Environmental advocates have labeled AEPW’s efforts as a textbook example of greenwashing. Duncan Meisel, executive director of Clean Creatives, described the alliance as an attempt to obscure the harmful practices of its member companies. “These companies are not investing in actually reducing plastic, in redesigning their supply chains, in real upstream solutions,” said Tiza Mafira, co-founder of Indonesia’s Plastic Diet Movement.

Despite the criticism, AEPW maintains that its projects are innovative and aimed at testing scalable solutions. “As with any portfolio, we recognize projects may not work perfectly or achieve the same level of success,” a spokesperson for the alliance said.

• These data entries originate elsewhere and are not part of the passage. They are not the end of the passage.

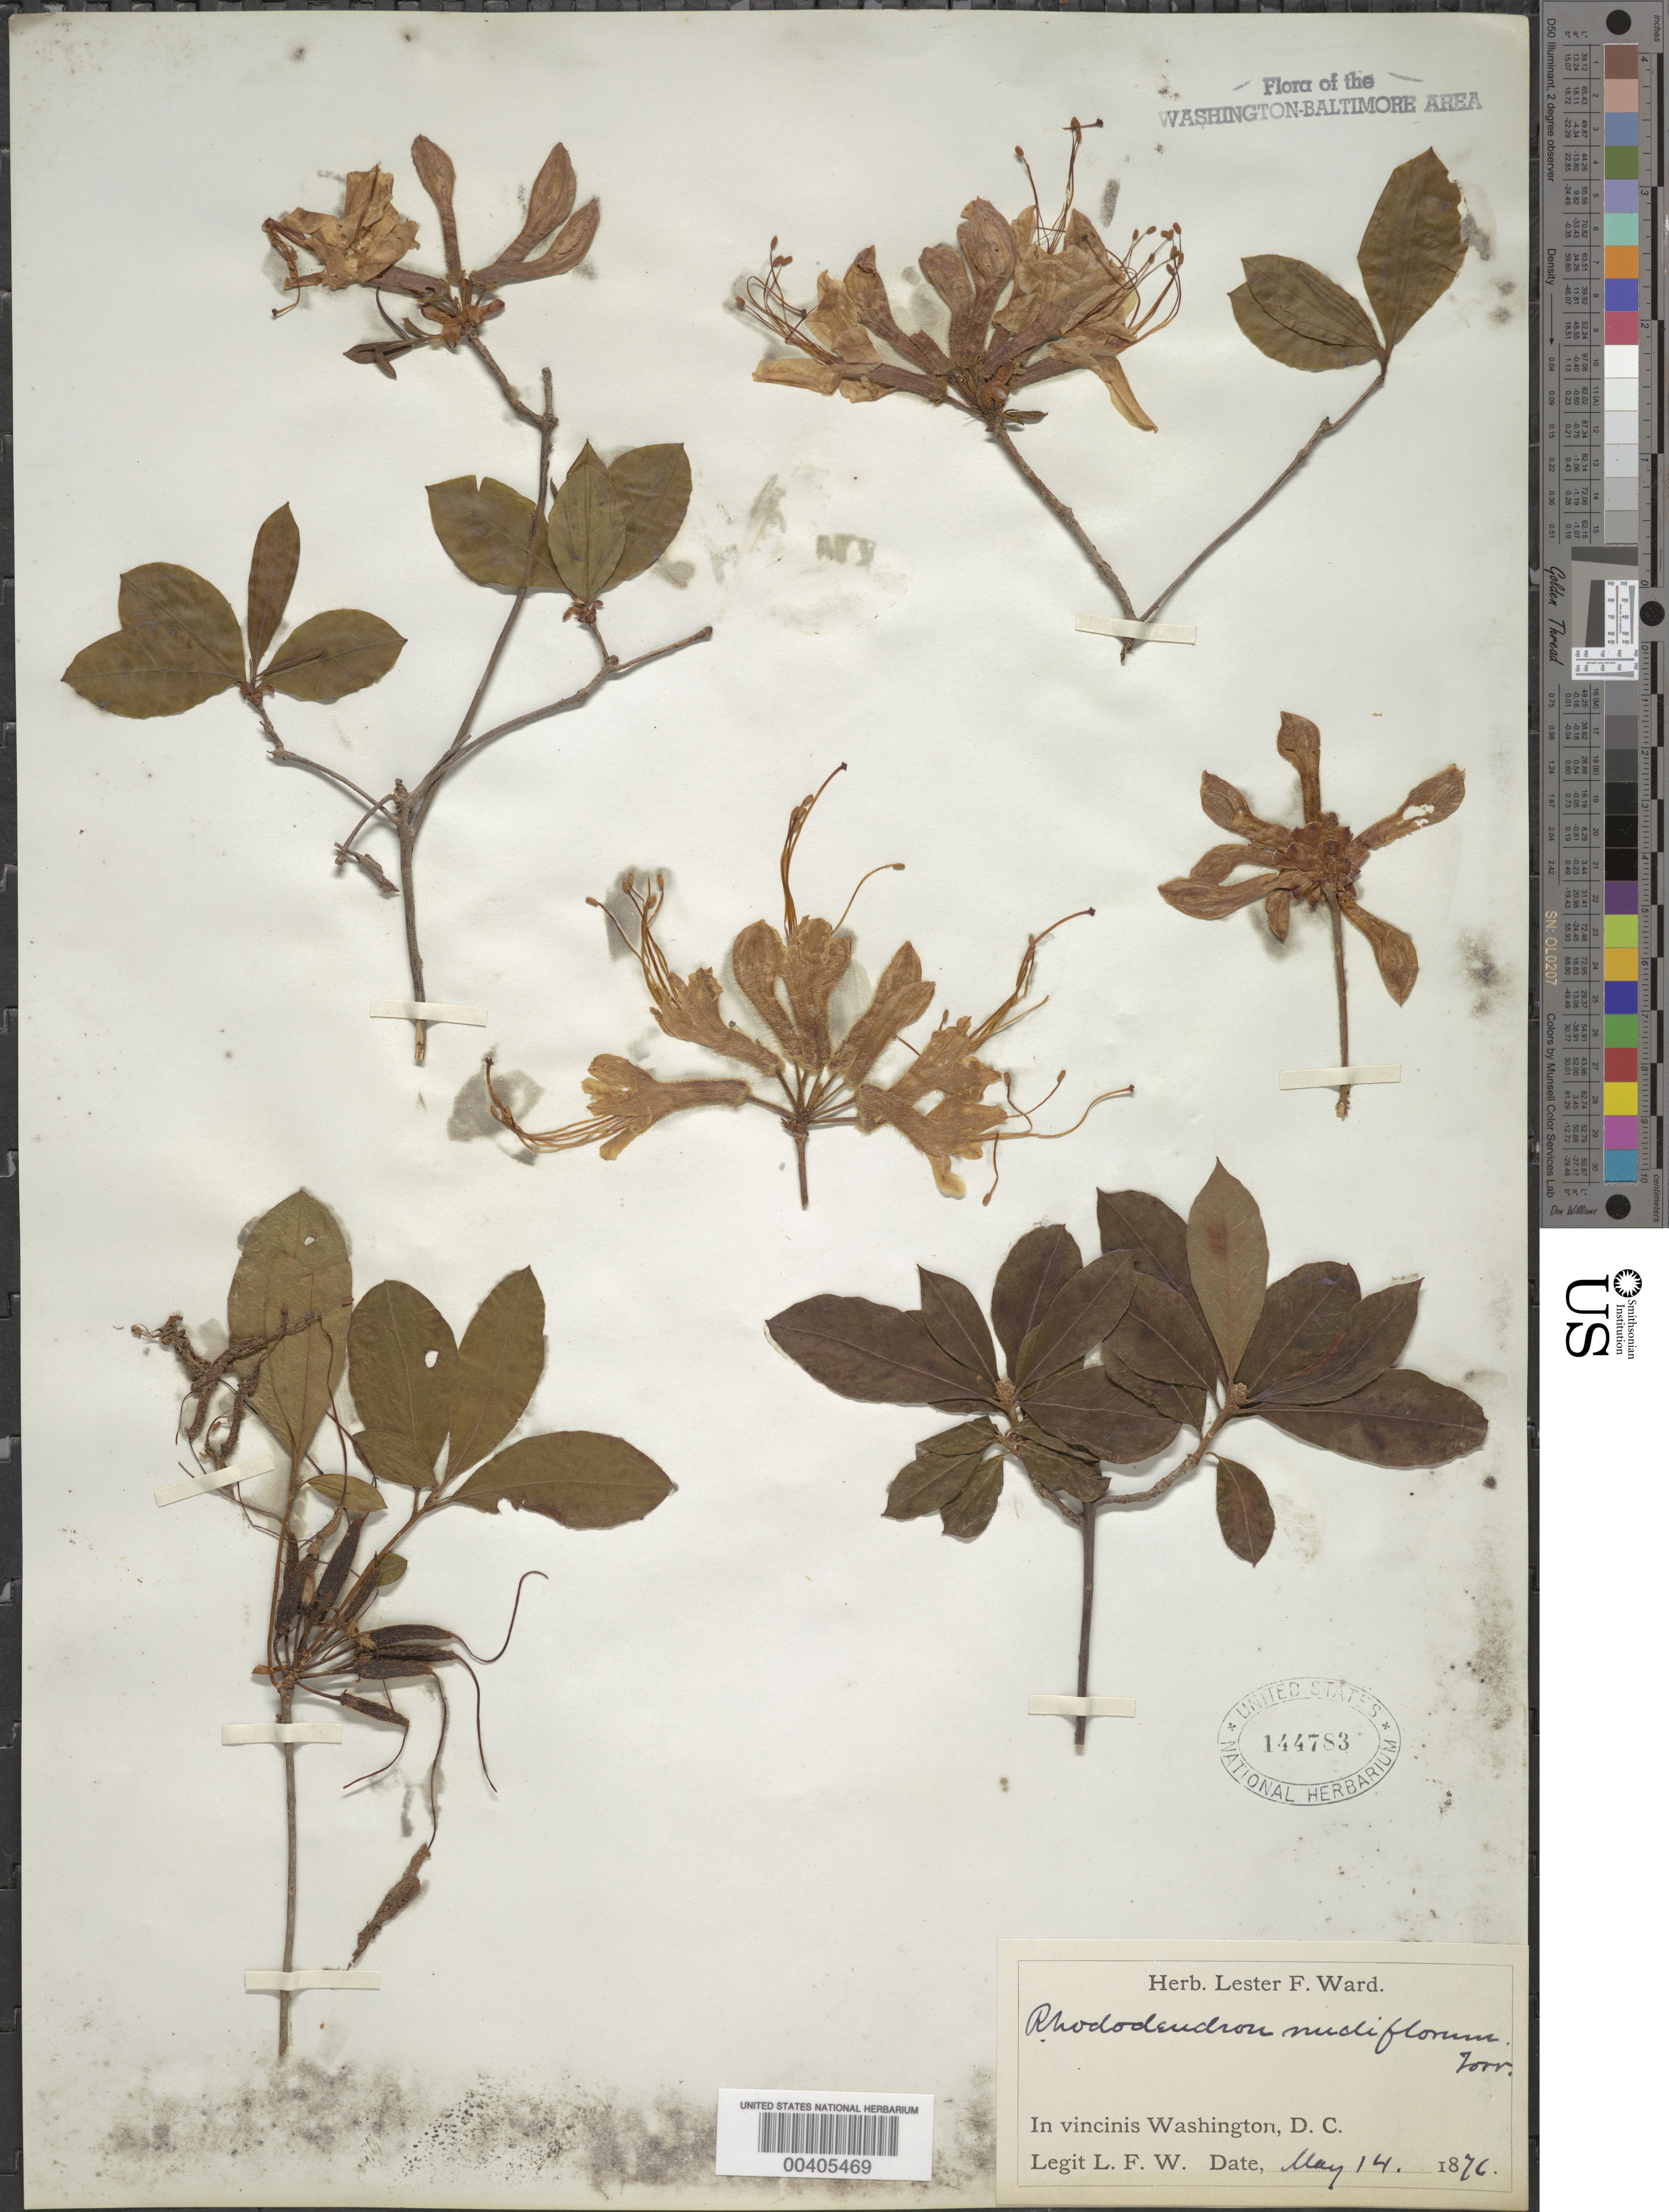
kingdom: Plantae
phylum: Tracheophyta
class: Magnoliopsida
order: Ericales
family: Ericaceae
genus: Rhododendron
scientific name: Rhododendron periclymenoides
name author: (Michx.) Shinners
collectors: L. F. Ward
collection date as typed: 14 May 1876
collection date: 1876-05-14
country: United States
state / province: District of Columbia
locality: Washington DC Area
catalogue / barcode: US 144783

Environmentalists and policymakers alike argue that tackling the plastic crisis requires systemic change, not incremental cleanup efforts. Addressing the issue at its source—by reducing production and rethinking supply chains—is widely seen as essential to curbing the growing environmental and public health impacts of plastic pollution.

“To fix this planetary health crisis, we need to address the underlying problems of hazardous chemical inputs in plastic manufacturing and the unbridled production of disposable plastics,” said Aileen Lucero of the EcoWaste Coalition.